1 cup gluten-free or conventional all-purpose flour
1/2 cup almond flour
1/4 cup polenta
1 1/2 teaspoons baking powder
1/2 teaspoon kosher salt
2 large eggs
2/3 cup sugar
Zest of 1 large lemon
1/2 cup extra-virgin olive oil, plus more for pan
1/3 cup whole milk
2 cups California seedless grapes
8 ounces whole-milk ricotta cheese, such as Belfiore
1 teaspoon orange zest
1 large egg
1 TBSP honey
1/4 teaspoon vanilla extract
1/4 teaspoon fine sea salt
Butter, for greasing baking dish
Preheat the oven to 350°F. Brush an 8-inch square or round pan with olive oil then dust with gluten free flour, tapping out the excess.
Spread the almond flour on a parchment lined baking sheet and toast in the oven until fragrant, about 5 minutes. Set aside.

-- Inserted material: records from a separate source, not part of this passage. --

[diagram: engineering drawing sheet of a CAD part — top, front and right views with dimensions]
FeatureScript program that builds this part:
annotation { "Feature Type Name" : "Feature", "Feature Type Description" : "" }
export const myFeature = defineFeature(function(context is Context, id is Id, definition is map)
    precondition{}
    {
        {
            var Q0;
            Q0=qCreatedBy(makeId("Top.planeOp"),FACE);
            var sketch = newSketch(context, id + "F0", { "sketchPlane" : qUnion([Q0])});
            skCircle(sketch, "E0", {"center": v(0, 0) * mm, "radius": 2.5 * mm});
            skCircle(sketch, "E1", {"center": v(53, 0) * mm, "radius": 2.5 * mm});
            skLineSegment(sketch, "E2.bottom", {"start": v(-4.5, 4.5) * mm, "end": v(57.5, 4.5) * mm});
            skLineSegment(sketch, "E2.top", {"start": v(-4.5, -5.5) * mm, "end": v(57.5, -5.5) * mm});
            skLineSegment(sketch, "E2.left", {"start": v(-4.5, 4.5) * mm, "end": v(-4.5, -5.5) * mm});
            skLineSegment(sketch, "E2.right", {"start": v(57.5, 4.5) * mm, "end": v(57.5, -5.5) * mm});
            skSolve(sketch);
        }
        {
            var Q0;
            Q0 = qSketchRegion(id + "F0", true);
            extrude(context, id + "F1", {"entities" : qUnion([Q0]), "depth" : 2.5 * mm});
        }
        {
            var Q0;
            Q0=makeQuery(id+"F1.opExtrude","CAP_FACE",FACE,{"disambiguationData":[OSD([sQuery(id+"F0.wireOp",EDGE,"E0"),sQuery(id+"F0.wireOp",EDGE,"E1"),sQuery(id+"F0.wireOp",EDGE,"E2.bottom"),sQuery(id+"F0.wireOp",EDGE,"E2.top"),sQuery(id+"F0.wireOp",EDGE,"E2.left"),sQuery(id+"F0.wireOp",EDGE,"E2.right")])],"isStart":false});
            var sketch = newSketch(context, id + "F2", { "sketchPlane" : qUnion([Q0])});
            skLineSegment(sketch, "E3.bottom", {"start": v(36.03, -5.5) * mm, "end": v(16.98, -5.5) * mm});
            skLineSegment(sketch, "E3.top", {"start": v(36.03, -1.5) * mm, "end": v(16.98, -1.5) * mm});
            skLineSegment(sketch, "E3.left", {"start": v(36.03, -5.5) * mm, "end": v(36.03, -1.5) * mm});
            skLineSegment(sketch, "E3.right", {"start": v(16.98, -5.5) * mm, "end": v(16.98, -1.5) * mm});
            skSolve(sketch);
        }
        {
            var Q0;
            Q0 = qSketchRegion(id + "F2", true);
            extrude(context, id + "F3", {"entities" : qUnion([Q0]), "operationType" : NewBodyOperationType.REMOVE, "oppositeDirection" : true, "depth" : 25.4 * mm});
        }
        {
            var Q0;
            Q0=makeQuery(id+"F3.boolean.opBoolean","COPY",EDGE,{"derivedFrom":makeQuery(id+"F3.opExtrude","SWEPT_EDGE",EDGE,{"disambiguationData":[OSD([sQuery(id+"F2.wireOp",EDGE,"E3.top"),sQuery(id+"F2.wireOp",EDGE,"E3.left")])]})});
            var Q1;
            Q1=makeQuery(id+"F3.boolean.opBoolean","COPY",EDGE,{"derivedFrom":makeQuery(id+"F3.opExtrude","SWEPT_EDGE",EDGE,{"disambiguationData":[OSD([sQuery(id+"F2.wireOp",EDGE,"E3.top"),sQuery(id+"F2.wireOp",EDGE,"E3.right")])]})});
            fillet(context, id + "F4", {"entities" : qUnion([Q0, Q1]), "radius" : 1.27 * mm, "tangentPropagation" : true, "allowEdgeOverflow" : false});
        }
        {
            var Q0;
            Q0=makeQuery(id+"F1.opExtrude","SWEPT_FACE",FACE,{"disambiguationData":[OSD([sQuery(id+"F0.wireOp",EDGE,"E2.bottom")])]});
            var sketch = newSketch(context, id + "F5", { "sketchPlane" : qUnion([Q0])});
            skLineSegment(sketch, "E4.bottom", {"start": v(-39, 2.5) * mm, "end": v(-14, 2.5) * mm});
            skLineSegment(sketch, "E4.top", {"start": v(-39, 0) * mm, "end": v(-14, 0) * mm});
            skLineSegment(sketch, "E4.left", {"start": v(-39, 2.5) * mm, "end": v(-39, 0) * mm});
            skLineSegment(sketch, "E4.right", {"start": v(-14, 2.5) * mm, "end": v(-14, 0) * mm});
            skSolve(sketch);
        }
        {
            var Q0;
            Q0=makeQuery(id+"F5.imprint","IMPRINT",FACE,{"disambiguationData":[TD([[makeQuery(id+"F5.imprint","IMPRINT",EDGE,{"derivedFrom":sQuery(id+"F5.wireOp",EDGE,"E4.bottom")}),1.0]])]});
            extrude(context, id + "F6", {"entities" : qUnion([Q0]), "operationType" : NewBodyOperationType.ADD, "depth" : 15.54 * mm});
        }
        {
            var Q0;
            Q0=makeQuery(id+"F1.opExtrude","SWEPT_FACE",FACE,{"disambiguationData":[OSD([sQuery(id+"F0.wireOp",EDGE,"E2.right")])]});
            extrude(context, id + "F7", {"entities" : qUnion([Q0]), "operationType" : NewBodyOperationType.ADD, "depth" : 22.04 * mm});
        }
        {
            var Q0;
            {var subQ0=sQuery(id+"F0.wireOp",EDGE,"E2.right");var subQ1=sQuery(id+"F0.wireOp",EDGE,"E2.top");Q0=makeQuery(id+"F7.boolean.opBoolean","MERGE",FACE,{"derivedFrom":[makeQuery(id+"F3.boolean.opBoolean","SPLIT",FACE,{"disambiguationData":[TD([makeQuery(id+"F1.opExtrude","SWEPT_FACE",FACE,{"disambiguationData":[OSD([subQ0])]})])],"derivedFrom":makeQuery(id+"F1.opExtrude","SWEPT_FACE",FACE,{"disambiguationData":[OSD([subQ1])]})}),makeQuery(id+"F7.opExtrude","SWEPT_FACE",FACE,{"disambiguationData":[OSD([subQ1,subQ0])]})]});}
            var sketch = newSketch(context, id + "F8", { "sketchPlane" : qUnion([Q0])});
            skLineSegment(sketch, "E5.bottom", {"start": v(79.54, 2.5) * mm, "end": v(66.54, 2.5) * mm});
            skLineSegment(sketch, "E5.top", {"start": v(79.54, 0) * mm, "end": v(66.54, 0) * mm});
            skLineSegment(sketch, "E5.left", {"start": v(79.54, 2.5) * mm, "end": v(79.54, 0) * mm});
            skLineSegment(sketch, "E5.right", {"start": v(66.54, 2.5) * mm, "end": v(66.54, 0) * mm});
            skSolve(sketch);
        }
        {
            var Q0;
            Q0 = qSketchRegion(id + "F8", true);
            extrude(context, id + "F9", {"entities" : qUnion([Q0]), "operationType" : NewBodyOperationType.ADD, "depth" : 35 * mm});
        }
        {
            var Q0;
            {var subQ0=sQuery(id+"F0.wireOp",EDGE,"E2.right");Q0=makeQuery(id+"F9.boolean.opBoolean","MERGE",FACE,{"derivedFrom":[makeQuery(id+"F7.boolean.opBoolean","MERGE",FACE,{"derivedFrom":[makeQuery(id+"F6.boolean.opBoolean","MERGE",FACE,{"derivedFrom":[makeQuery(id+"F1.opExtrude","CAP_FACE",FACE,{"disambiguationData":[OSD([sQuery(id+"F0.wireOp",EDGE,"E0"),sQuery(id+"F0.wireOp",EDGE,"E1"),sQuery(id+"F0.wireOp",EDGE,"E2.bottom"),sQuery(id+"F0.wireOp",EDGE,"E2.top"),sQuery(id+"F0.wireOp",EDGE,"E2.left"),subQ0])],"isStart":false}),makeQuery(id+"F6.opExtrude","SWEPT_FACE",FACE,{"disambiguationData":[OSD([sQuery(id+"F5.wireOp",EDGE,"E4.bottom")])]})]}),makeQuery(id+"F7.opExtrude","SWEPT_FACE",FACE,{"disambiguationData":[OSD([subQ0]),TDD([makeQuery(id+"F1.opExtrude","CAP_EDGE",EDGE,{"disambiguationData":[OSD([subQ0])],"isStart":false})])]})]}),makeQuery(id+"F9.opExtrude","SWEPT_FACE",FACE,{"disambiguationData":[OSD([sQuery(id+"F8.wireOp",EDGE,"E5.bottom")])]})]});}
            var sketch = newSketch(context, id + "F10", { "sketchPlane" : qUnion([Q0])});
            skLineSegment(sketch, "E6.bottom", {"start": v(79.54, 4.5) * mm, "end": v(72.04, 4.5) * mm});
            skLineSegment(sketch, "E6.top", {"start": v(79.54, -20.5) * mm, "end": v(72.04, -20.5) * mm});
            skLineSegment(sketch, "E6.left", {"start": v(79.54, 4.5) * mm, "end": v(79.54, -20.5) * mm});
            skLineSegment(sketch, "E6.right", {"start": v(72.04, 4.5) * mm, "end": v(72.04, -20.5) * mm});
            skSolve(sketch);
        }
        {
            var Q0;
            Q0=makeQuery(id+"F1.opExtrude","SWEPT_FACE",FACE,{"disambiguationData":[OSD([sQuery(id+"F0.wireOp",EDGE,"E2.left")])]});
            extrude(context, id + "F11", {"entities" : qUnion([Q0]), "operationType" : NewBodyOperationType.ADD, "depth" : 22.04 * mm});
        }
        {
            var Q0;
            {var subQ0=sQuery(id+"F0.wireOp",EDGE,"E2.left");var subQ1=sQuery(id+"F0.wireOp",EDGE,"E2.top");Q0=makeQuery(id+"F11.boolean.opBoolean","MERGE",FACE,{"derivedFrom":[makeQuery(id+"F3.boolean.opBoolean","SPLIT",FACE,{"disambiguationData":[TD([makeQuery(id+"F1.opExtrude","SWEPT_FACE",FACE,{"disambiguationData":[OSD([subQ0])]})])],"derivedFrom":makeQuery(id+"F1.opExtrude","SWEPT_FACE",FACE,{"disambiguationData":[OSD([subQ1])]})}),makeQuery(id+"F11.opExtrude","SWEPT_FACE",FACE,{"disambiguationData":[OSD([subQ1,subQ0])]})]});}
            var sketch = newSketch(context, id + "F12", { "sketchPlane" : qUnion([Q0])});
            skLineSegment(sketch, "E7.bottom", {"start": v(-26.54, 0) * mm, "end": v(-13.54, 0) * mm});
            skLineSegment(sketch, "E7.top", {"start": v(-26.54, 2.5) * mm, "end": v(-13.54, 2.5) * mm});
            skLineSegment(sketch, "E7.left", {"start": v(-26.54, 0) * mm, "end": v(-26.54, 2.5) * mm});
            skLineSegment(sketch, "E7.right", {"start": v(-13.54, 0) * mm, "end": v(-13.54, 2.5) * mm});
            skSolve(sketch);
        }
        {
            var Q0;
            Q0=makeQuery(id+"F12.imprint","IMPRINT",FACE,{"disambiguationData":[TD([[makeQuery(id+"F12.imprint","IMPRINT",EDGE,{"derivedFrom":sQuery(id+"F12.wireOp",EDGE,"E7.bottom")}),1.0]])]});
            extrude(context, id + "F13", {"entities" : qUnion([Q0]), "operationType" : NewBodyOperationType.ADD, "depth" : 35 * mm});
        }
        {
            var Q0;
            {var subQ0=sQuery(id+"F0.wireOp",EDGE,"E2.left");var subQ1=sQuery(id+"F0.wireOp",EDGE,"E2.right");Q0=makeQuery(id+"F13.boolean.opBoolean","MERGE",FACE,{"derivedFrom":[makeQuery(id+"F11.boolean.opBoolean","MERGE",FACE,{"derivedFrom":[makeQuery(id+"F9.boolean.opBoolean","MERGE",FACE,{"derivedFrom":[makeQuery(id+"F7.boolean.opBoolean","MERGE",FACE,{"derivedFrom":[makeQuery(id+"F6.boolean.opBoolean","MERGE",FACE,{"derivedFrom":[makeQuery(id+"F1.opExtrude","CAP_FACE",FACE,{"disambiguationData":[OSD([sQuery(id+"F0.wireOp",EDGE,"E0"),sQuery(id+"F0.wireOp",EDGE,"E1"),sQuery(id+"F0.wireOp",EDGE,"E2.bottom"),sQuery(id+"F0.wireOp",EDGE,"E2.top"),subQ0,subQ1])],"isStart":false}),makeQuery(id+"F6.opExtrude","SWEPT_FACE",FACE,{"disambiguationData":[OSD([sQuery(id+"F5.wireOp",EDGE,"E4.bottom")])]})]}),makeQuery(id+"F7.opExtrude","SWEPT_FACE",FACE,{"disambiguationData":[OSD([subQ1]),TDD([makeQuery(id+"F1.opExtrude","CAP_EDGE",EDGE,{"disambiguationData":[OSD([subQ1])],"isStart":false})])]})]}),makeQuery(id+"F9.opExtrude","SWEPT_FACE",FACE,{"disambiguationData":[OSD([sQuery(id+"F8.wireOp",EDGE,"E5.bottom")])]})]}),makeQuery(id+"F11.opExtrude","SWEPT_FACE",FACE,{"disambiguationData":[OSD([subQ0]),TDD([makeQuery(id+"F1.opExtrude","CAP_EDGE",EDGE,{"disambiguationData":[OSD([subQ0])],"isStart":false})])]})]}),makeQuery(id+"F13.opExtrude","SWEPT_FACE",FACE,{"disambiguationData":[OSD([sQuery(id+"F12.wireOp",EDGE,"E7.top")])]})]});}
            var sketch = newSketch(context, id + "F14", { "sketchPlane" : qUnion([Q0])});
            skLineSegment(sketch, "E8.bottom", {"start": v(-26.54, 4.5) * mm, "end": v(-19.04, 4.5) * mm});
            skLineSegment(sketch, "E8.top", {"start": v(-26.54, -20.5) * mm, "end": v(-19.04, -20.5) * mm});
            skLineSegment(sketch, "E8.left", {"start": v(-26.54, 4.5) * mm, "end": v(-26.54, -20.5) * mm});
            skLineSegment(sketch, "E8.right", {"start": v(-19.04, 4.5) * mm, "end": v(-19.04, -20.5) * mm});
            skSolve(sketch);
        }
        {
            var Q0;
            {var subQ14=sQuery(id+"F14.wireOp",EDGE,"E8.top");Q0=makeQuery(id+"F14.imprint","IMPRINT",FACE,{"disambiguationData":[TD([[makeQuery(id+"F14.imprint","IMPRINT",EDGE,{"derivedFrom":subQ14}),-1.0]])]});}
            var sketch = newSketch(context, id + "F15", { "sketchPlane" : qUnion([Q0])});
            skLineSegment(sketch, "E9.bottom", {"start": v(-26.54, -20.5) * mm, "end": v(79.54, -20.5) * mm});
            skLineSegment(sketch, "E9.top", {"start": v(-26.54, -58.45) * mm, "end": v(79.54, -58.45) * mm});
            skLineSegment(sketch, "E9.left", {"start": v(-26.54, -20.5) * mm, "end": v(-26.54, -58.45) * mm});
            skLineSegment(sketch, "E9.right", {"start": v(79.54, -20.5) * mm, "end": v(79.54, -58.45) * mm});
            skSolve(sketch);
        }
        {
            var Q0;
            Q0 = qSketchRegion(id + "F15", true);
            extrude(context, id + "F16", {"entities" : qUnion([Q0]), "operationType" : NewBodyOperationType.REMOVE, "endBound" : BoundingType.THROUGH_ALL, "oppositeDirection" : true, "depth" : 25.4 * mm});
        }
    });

In a mixing bowl whisk together the flour, toasted almond flour, polenta, baking powder, and salt. Set aside.
In the bowl of an electric mixer fitted with the paddle attachment beat the eggs, sugar, and lemon zest on high speed until pale and fluffy. Reduce speed to low; slowly stream in the olive oil. Beat in the flour mixture in 3 additions, alternating with milk, beginning and ending with flour.
Spoon the batter into the prepared pan and scatter the top with half of the grapes. Bake for 15 minutes. Scatter the remaining grapes over the cake. Bake until golden brown and a toothpick inserted in the center comes out clean, about 25-27 minutes more. Let cool in the pan on wire rack for 15 minutes. Turn out and slice into pieces.
Preheat oven to 325F. Grease a 5-6 inch round baking dish or pan liberally with butter.
Either by hand or in a food processor, blend all ricotta ingredients together until fully incorporated. Smooth the ricotta mixture into the prepared baking dish, and bake for 50 minutes - 1 hour, until edges are slightly golden.
Remove from the oven and allow to cool for at least 10 minutes. Serve warm or room temperature.